▸ DATA:
=-=-=

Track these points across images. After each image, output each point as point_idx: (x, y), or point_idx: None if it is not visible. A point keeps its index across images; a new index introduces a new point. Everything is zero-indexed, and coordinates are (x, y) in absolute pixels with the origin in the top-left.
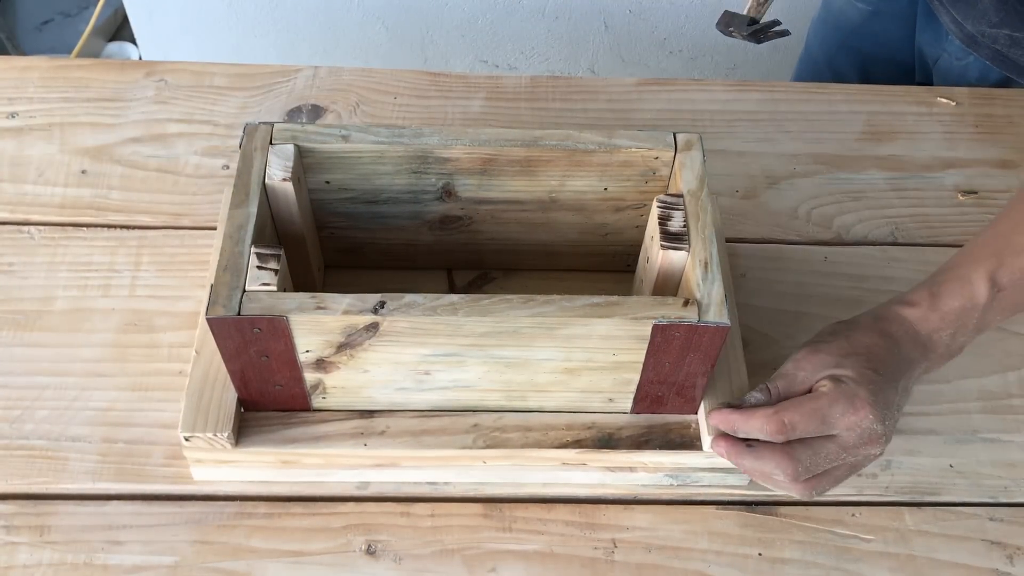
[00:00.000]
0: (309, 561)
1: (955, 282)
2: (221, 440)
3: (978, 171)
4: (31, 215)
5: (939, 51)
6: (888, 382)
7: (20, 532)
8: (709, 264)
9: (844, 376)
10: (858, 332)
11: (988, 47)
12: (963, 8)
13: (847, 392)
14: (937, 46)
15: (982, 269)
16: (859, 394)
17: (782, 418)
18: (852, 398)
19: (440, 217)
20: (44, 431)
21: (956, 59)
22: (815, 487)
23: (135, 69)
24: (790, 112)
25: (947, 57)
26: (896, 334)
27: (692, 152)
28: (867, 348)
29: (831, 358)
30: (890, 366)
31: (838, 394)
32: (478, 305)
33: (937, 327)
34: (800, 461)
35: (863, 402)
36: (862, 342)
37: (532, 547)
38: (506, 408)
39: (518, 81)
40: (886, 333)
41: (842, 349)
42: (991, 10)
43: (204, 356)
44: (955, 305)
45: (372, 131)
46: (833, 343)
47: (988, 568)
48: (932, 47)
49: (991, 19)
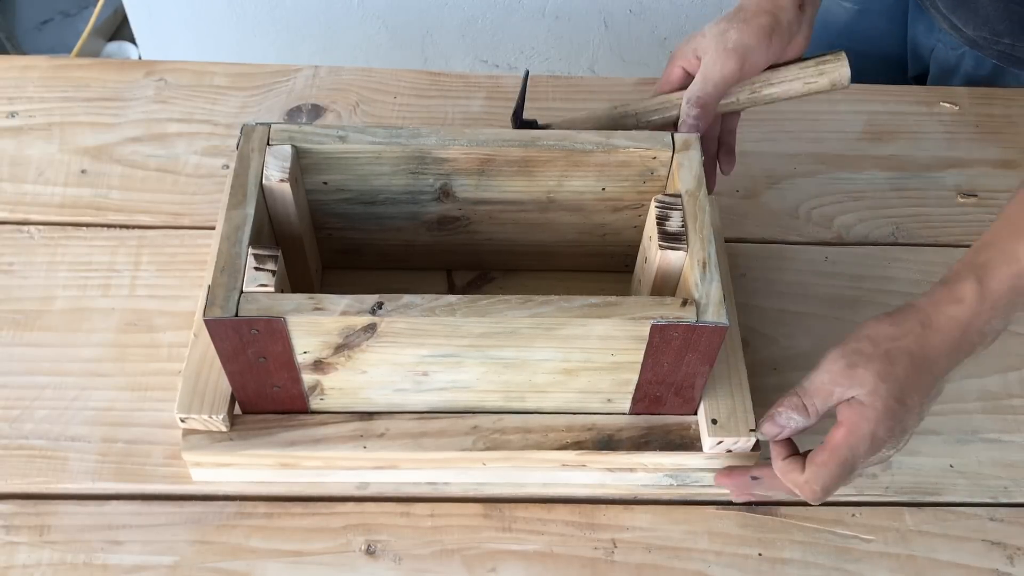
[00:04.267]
0: (309, 561)
1: (1001, 264)
2: (216, 422)
3: (979, 171)
4: (31, 215)
5: (934, 41)
6: (912, 411)
7: (20, 532)
8: (707, 264)
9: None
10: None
11: (992, 48)
12: (964, 15)
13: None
14: (931, 36)
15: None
16: (878, 433)
17: (816, 488)
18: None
19: (438, 218)
20: (44, 431)
21: (952, 48)
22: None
23: (135, 69)
24: (790, 112)
25: (942, 47)
26: (943, 345)
27: (690, 152)
28: (905, 371)
29: (868, 379)
30: (922, 388)
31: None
32: (476, 306)
33: (989, 318)
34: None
35: (881, 441)
36: (902, 363)
37: (532, 547)
38: (504, 409)
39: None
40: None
41: (880, 372)
42: (994, 18)
43: (202, 340)
44: (1005, 288)
45: (369, 132)
46: (873, 362)
47: (988, 568)
48: (926, 37)
49: (995, 27)
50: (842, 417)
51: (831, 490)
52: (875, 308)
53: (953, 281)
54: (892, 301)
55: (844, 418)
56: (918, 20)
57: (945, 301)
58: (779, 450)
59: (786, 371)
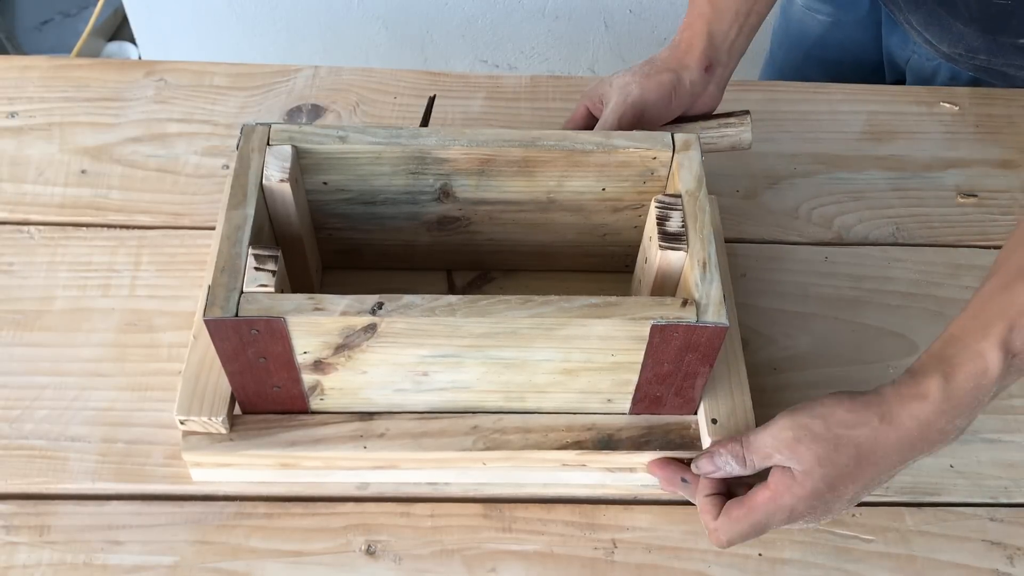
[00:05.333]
0: (309, 561)
1: (967, 361)
2: (216, 424)
3: (979, 171)
4: (31, 215)
5: (908, 53)
6: (841, 498)
7: (20, 532)
8: (707, 264)
9: (800, 483)
10: (852, 435)
11: (968, 62)
12: (937, 32)
13: (788, 506)
14: (906, 48)
15: (993, 337)
16: (798, 508)
17: (722, 538)
18: (792, 511)
19: (438, 218)
20: (44, 431)
21: (927, 60)
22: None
23: (135, 69)
24: (790, 112)
25: (917, 58)
26: (897, 443)
27: (690, 152)
28: (847, 461)
29: (808, 458)
30: (860, 479)
31: (779, 507)
32: (476, 306)
33: (952, 417)
34: (721, 540)
35: (798, 516)
36: (847, 452)
37: (532, 547)
38: (505, 409)
39: (518, 81)
40: (884, 443)
41: (821, 456)
42: (969, 36)
43: (201, 341)
44: (970, 387)
45: (369, 132)
46: (818, 443)
47: (988, 568)
48: (901, 49)
49: (969, 44)
50: (771, 481)
51: (736, 543)
52: (875, 308)
53: (920, 374)
54: (892, 301)
55: (772, 483)
56: (892, 32)
57: (909, 397)
58: (706, 484)
59: (786, 371)
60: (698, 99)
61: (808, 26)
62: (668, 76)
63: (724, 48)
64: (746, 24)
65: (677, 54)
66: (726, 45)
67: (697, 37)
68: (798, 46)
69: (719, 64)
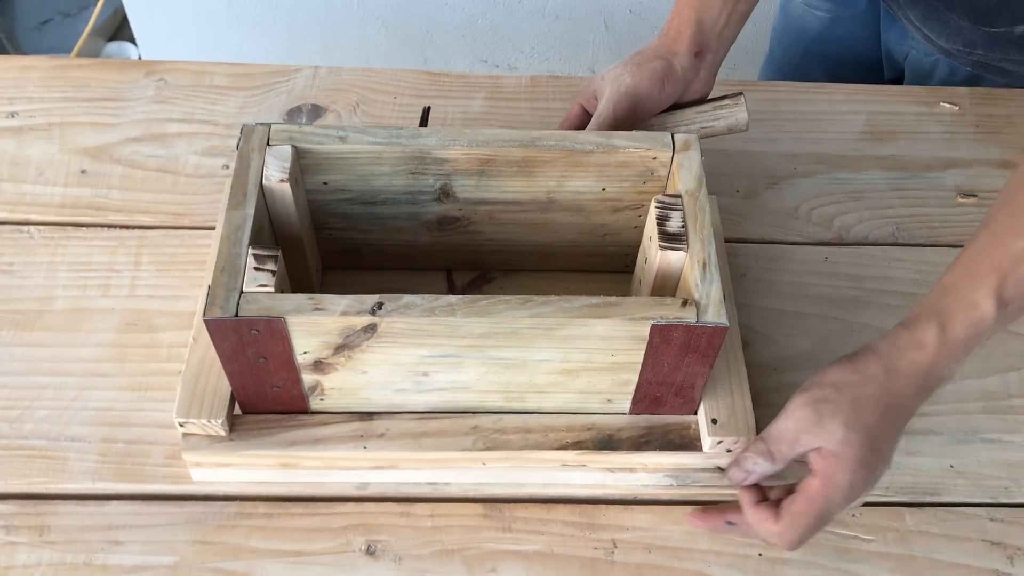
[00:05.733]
0: (309, 561)
1: (962, 311)
2: (215, 426)
3: (979, 171)
4: (31, 215)
5: (907, 48)
6: (883, 458)
7: (20, 532)
8: (707, 264)
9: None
10: (867, 392)
11: (966, 58)
12: (935, 27)
13: (846, 484)
14: (904, 44)
15: (986, 287)
16: (855, 483)
17: (793, 538)
18: (851, 488)
19: (438, 218)
20: (44, 431)
21: (925, 55)
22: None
23: (135, 69)
24: (790, 112)
25: (916, 54)
26: (908, 390)
27: (690, 152)
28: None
29: (837, 429)
30: (891, 433)
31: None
32: (476, 306)
33: (949, 363)
34: (792, 540)
35: (858, 491)
36: (868, 410)
37: (532, 547)
38: (505, 409)
39: (518, 81)
40: (897, 392)
41: (848, 421)
42: (966, 31)
43: (201, 343)
44: (965, 335)
45: (369, 132)
46: (840, 411)
47: (988, 568)
48: (899, 45)
49: (967, 39)
50: (816, 467)
51: (807, 540)
52: (875, 308)
53: (914, 325)
54: (892, 301)
55: (818, 469)
56: (891, 28)
57: (907, 346)
58: (748, 497)
59: (786, 371)
60: (690, 85)
61: (807, 22)
62: (659, 63)
63: (713, 34)
64: (735, 11)
65: (666, 42)
66: (715, 31)
67: (685, 24)
68: (797, 43)
69: (708, 50)
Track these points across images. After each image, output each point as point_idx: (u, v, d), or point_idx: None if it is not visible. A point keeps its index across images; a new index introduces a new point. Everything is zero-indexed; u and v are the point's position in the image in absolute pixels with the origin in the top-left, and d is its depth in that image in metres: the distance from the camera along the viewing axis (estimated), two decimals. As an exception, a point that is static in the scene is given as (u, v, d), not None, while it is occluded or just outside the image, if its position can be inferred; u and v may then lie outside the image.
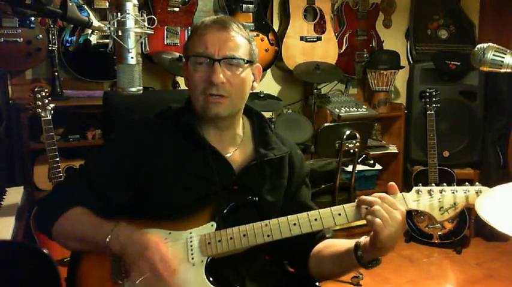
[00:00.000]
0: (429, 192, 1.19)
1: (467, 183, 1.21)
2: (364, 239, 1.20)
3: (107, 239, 1.16)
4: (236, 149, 1.35)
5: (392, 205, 1.14)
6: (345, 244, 1.26)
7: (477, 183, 1.20)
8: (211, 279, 1.20)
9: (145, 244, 1.13)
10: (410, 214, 3.47)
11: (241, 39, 1.27)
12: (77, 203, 1.26)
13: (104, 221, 1.21)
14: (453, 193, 1.18)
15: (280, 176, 1.37)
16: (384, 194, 1.16)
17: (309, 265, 1.34)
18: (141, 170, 1.27)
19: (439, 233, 3.51)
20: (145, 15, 1.30)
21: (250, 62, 1.29)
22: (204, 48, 1.24)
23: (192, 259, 1.21)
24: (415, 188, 1.20)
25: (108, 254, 1.20)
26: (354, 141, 2.79)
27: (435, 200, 1.18)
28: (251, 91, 1.34)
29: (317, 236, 1.34)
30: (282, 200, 1.37)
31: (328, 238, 1.35)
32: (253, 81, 1.34)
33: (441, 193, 1.18)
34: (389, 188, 1.20)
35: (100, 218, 1.23)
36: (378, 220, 1.11)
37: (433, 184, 1.21)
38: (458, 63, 3.66)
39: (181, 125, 1.31)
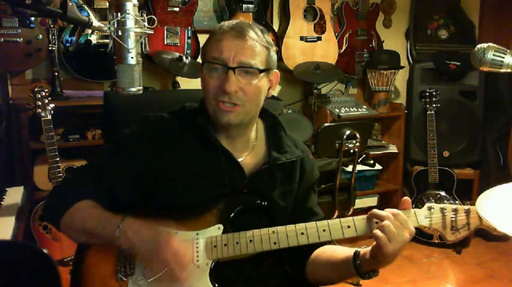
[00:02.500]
0: (441, 210, 1.16)
1: None
2: (363, 249, 1.19)
3: (116, 234, 1.16)
4: (249, 153, 1.35)
5: (404, 223, 1.12)
6: (343, 251, 1.25)
7: None
8: (216, 285, 1.19)
9: (156, 241, 1.13)
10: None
11: (258, 47, 1.25)
12: (86, 196, 1.25)
13: (111, 215, 1.21)
14: (466, 212, 1.14)
15: (291, 181, 1.36)
16: (398, 211, 1.14)
17: (306, 270, 1.34)
18: (152, 167, 1.26)
19: (439, 233, 3.50)
20: (145, 15, 1.30)
21: (266, 70, 1.27)
22: (219, 53, 1.23)
23: (197, 261, 1.20)
24: (427, 204, 1.18)
25: (117, 249, 1.20)
26: (354, 142, 2.79)
27: (447, 219, 1.15)
28: (266, 97, 1.32)
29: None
30: (292, 205, 1.36)
31: (326, 243, 1.34)
32: (269, 88, 1.32)
33: (454, 211, 1.15)
34: (403, 202, 1.18)
35: (108, 212, 1.23)
36: (384, 235, 1.10)
37: (445, 201, 1.19)
38: (458, 63, 3.66)
39: (194, 125, 1.31)
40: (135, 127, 1.36)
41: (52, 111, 2.50)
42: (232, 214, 1.24)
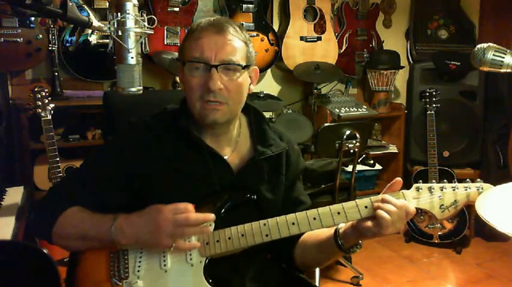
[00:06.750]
0: (429, 189, 1.17)
1: (468, 179, 1.19)
2: (343, 227, 1.22)
3: (112, 232, 1.16)
4: (234, 149, 1.35)
5: (408, 216, 1.15)
6: (325, 232, 1.27)
7: (478, 179, 1.18)
8: (210, 281, 1.20)
9: (151, 219, 1.14)
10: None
11: (238, 43, 1.25)
12: (72, 203, 1.25)
13: (102, 215, 1.21)
14: (454, 190, 1.16)
15: (278, 173, 1.36)
16: (406, 204, 1.16)
17: (294, 255, 1.35)
18: (139, 171, 1.26)
19: (439, 233, 3.51)
20: (145, 15, 1.30)
21: (247, 66, 1.27)
22: (200, 52, 1.22)
23: (191, 259, 1.21)
24: (415, 185, 1.19)
25: (116, 247, 1.20)
26: (354, 142, 2.79)
27: (435, 197, 1.17)
28: (248, 93, 1.33)
29: None
30: (281, 197, 1.36)
31: None
32: (250, 84, 1.32)
33: (442, 190, 1.17)
34: (393, 184, 1.19)
35: (98, 213, 1.22)
36: (390, 219, 1.12)
37: (434, 181, 1.20)
38: (458, 63, 3.66)
39: (178, 127, 1.31)
40: (120, 133, 1.37)
41: (52, 111, 2.50)
42: (223, 210, 1.24)
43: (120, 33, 1.25)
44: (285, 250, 1.36)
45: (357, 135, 2.80)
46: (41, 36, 2.78)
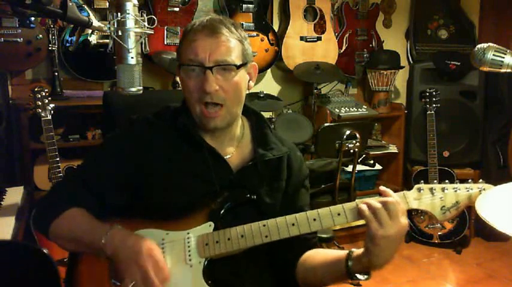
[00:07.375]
0: (431, 190, 1.15)
1: (470, 180, 1.17)
2: (357, 250, 1.19)
3: (102, 242, 1.16)
4: (235, 149, 1.35)
5: (400, 212, 1.11)
6: (336, 253, 1.25)
7: (480, 180, 1.16)
8: (209, 282, 1.19)
9: (139, 249, 1.12)
10: (410, 214, 3.47)
11: (232, 42, 1.25)
12: (74, 203, 1.25)
13: (100, 223, 1.21)
14: (455, 191, 1.14)
15: (278, 178, 1.36)
16: (398, 201, 1.13)
17: (296, 271, 1.33)
18: (140, 170, 1.26)
19: (439, 233, 3.51)
20: (145, 15, 1.30)
21: (243, 64, 1.27)
22: (194, 55, 1.23)
23: (190, 260, 1.20)
24: (416, 186, 1.17)
25: (102, 257, 1.19)
26: (354, 141, 2.79)
27: (437, 199, 1.15)
28: (248, 91, 1.33)
29: (310, 243, 1.34)
30: (280, 202, 1.35)
31: (319, 246, 1.35)
32: (248, 81, 1.32)
33: (443, 191, 1.15)
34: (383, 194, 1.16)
35: (96, 220, 1.23)
36: (374, 218, 1.10)
37: (435, 181, 1.19)
38: (458, 63, 3.66)
39: (179, 125, 1.31)
40: (120, 130, 1.36)
41: (52, 111, 2.50)
42: (222, 211, 1.24)
43: (120, 33, 1.24)
44: (288, 266, 1.34)
45: (357, 135, 2.80)
46: (41, 36, 2.78)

=-=-=

▸ EXERCISE DESCRIPTION: Once you have located every line with the word "across" in the material above, list those lines.

▸ EXERCISE SOLUTION:
Track these points across images. After each image, output each point as point_idx: (x, y), or point_idx: None if it is not visible. A point keeps its index across images; a new index introduces a new point. Everything is zero-indexed, and coordinates are (x, y) in absolute pixels with the origin in the top-left.
Track these points across images. After each image, output each point as point_idx: (u, v, d), or point_idx: None if it is not visible. A point keeps its index across images; a new index introduces a new point. Everything is zero-indexed; u and v are the point's position in the image in absolute pixels with the origin in the top-left, and d is its depth in that image in metres: the distance from the camera along the viewing axis (estimated), two decimals. As an exception, a point that is static in the scene is given as (u, v, d), not None, while it is occluded or just outside the image, if its position can be inferred; u and v may then lie outside the image.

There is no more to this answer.